By Saturday, UTOP forces had abandoned their posts.
Analysts say UTOP's pivot, part of a wave of police defections across Bolivia, helped doom Morales' government. Without the support of local law enforcement, his administration could not control Bolivia's streets. Losing the allegiance of the unit charged with guarding the presidential palace in La Paz, the nation's administrative capital, was a particularly cutting blow.
The nation's military, largely passive amid the unrest, quickly signaled that it would not confront the protesters. On Sunday, Williams Kaliman, the commander-in-chief of the armed forces, said Morales should step down in order to foster "peace and the maintenance of stability in Bolivia."
By Sunday afternoon, Morales had resigned. On Tuesday, he flew to Mexico, where he had been granted asylum.
Reuters talked with five UTOP police officers who requested anonymity because they are not authorized to speak with the press.
They cited various reasons for withdrawing support from Morales, Bolivia's first indigenous president, who had led the country for nearly 14 years.

The data:
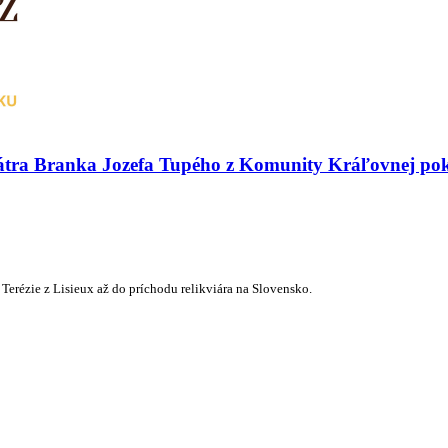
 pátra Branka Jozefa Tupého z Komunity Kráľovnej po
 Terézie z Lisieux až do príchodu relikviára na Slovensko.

==

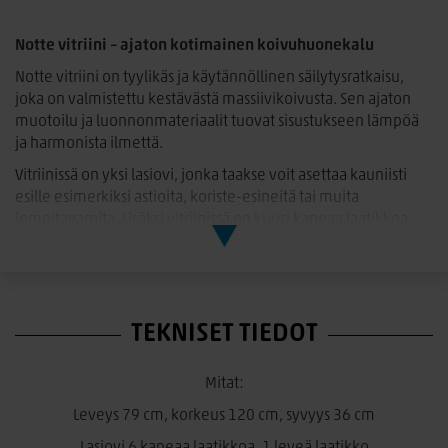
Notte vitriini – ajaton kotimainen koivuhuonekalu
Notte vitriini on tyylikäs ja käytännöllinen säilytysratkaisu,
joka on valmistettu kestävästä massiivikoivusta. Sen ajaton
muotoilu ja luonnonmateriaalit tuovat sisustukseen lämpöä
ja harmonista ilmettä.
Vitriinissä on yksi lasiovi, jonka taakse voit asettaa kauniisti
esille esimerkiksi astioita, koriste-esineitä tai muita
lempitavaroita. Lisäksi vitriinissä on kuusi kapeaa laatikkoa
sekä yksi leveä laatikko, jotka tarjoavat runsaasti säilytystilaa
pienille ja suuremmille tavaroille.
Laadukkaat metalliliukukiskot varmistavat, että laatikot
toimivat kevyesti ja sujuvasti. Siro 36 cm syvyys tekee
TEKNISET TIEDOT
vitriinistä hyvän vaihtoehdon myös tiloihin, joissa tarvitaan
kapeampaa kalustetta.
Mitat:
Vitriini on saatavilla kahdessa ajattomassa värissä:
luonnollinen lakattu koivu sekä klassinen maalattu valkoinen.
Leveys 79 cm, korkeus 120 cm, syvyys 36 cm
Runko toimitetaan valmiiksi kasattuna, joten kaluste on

What you will do:
- a) From the Bolivia article, write out the passage that begins at the words "Analysts say UTOP's" and stops after "been granted asylum.".
- b) According to the Bolivia article, for how long had Morales led the country?

Task solutions:
- a)
Analysts say UTOP's pivot, part of a wave of police defections across Bolivia, helped doom Morales' government. Without the support of local law enforcement, his administration could not control Bolivia's streets. Losing the allegiance of the unit charged with guarding the presidential palace in La Paz, the nation's administrative capital, was a particularly cutting blow.
The nation's military, largely passive amid the unrest, quickly signaled that it would not confront the protesters. On Sunday, Williams Kaliman, the commander-in-chief of the armed forces, said Morales should step down in order to foster "peace and the maintenance of stability in Bolivia."
By Sunday afternoon, Morales had resigned. On Tuesday, he flew to Mexico, where he had been granted asylum.

- b) Nearly 14 years.